12.1 Accessing Target-specific Syntax

When writing code for a particular target, it might be necessary to access certain features that are only available on that target and inaccessible in Haxe code. It is still possible to access these features using the target-specific Syntax APIs:

Important note: Before using these functions, make sure there is no alternative available in the Haxe Standard Library. The resulting syntax can not be validated by the Haxe compiler, which may result in invalid or error-prone code in the output. When checking if a particular feature is available in the standard library, consult the API documentation. Target-specific APIs are placed into a package named after the target, e.g. JavaScript-specific APIs are in the top-level js package. Most targets have a Lib class in their package which provides some common methods for that target.

Syntax.code(expr, args...)
since Haxe 4.0.0

Injects raw code expressions. The expression is a string which may include {0}, {1}, {2}, etc. - these are replaced with the corresponding arguments provided to the function. This is important if the code needs to reference Haxe fields, since the names of variables in the generated output may not correspond to their names in Haxe code. The Haxe compiler will take care of adding quotes if strings are provided. The function can also return values, although the return type is always Dynamic.
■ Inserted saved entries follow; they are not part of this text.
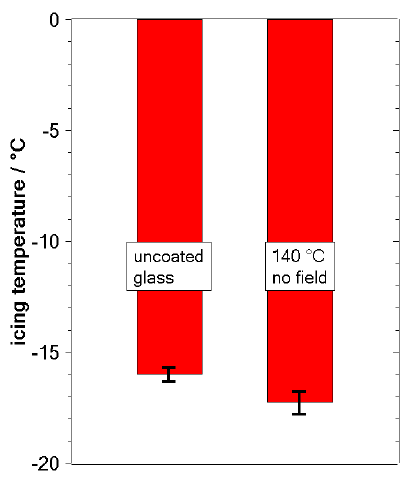
Figure 5. Freezing temperature on P(VDF-TrFE)-coated glass after a thermal treatment at 140 °C with no electric field applied. A comparison is made to uncoated glass.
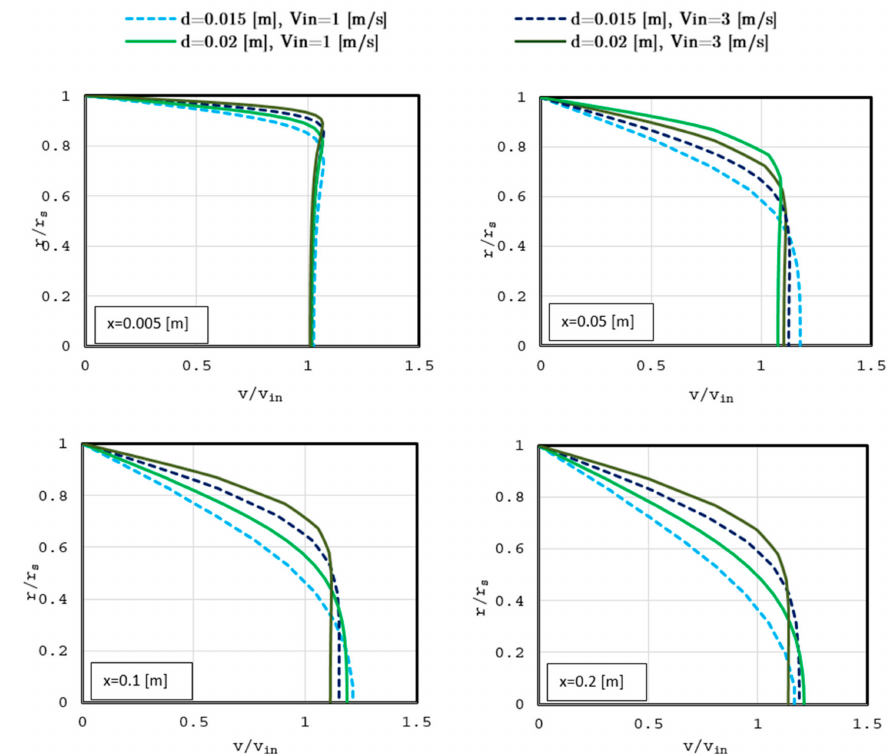
Figure 6. Results of the conjugate heat-transfer analysis: velocity profiles at di ff erent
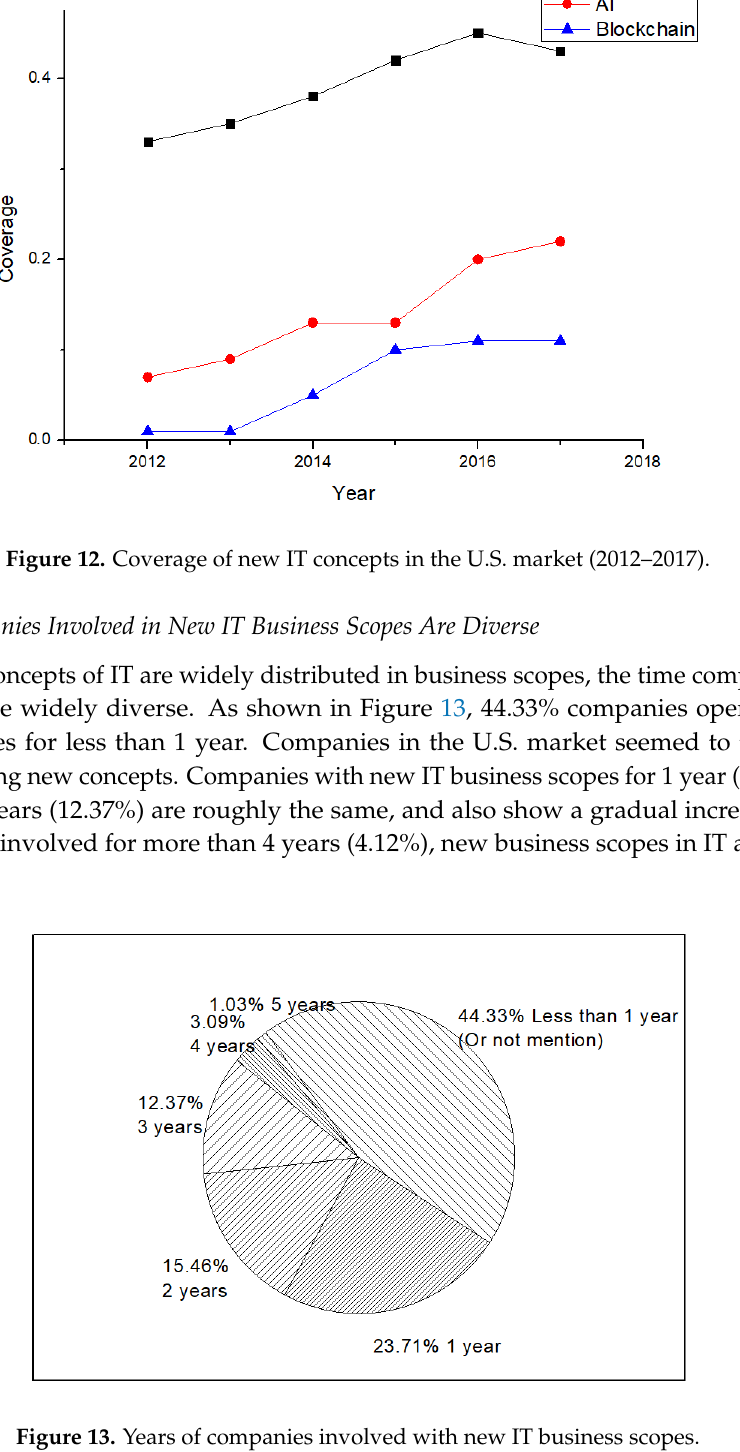
Figure 13. Years of companies involved with new IT business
An example of js.Syntax.code:

var myMessage = "Is Haxe great?";
var output:Bool = Syntax.code("confirm({0})", myMessage);

The generated JavaScript output is:

var myMessage = "Is Haxe great?";
var output = confirm(myMessage);

Other functions are documented in the corresponding API sections. These generally include native operators that are not available in Haxe.

Other platforms

It is planned to implement Syntax APIs for other targets in future releases. For the time being, it is still possible to access target-specific syntax on some of the other platforms, albeit in a less type-safe manner, using an untyped expression:

  • C++ untyped __cpp__(expr, args...)
  • C# untyped __cs__(expr, args...)
  • Java untyped __java__(expr, args...)
  • Lua untyped __lua__(expr, args...)

The arguments for these follow exactly the same semantics as Syntax.code.